A Welsh sheep farmer says carbon efficiency in farming needs to be balanced against the need for agricultural businesses to be productive and profitable.

Rhys Edwards, who runs a flock of 530 ewes and 180 lambs with his parents, Russell and Eira, at Hendre Ifan Goch near Bridgend, carried out a carbon audit of the farm in his role as the Farming Connect demonstration site. The audit showed the balance to be carbon negative (at -197.01) because the farm has high levels of soil organic matter.

The sheep flock is responsible for 49% of emissions, so the focus in the future will be on ewe efficiency and lamb growth rates. Mr Edwards said in a recent Farming Connect ‘Demo Farm Live’ webinar that he opted for Farm Carbon Toolkit’s carbon footprint tool because it is the only one that recognizes carbon sequestration in his calculations.
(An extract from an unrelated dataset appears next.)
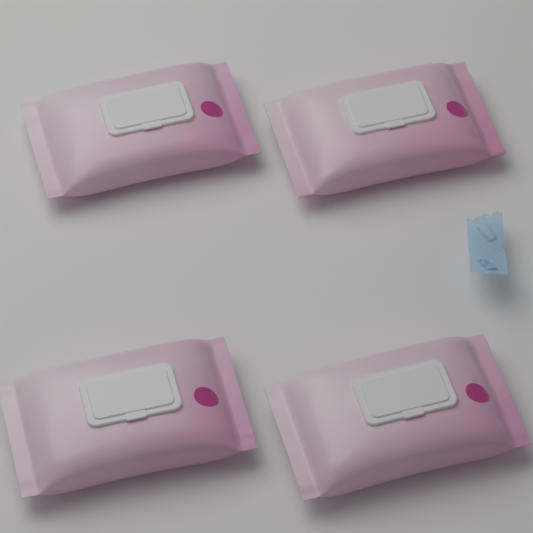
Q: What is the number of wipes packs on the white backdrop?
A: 4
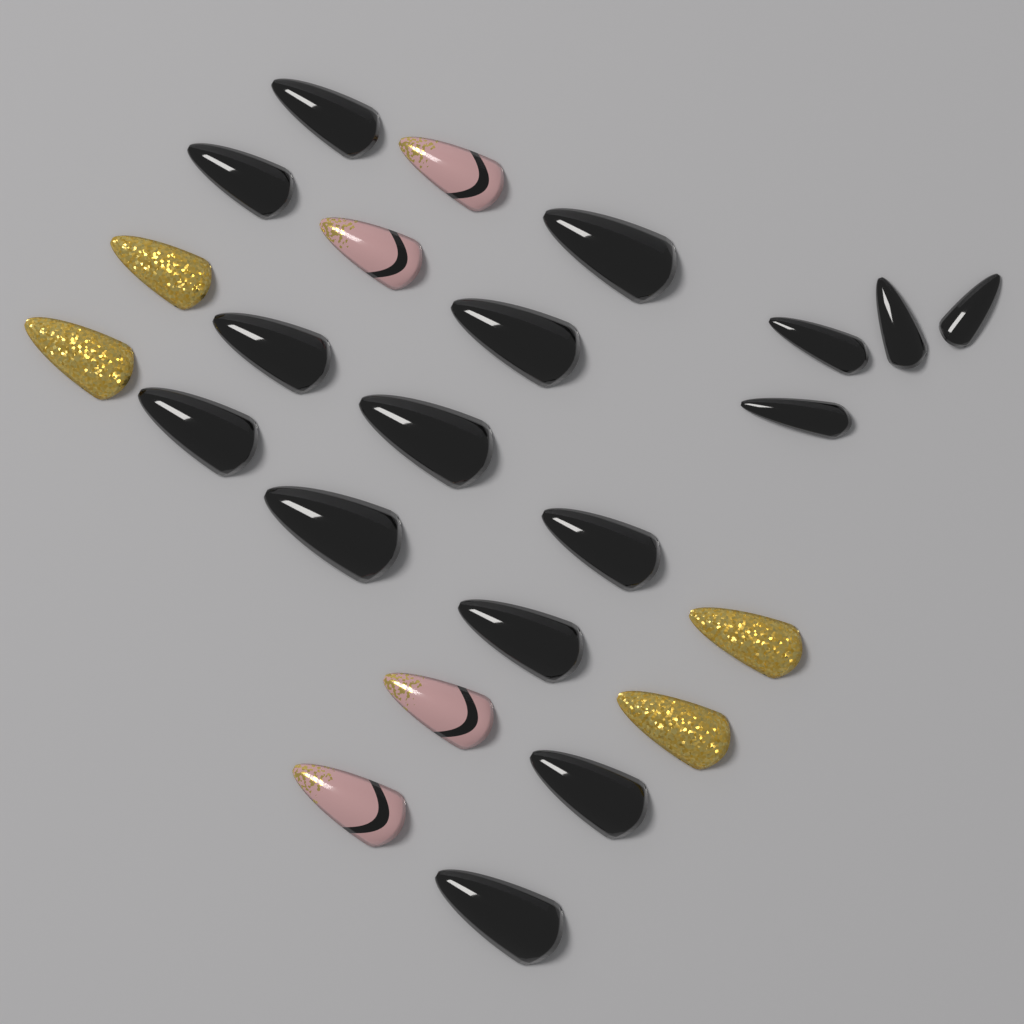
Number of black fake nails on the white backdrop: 16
Rhys said he was taking steps — including setting a target weaning lambs at 65% of ewe weight — to reduce emissions from the flock. The ewes weigh 65kg, so if 1.65 lambs per tupped ewe are raised, and the lambs weigh an average of 26kg at weaning, the target of 65% mature weight will be achieved.

“I don’t think we can physically do anything more to be carbon friendly, and reducing emissions has to go hand-in-hand with running a profitable food production business,” Rhys said.

Improvements will be sought in post-weaning growth rates, as performance can be a challenge in the fall due to grass availability and micronutrient deficiencies.

Independent sheep consultant Dr Liz Genever, who worked with the farm on this project, said the more days the lambs spend on the farm, the more they eat and the more methane they produce.

Farming Connect is offered by Menter a Busnes and Lantra Wales, and funded by the Welsh Government and the European Agricultural Fund for Rural Development.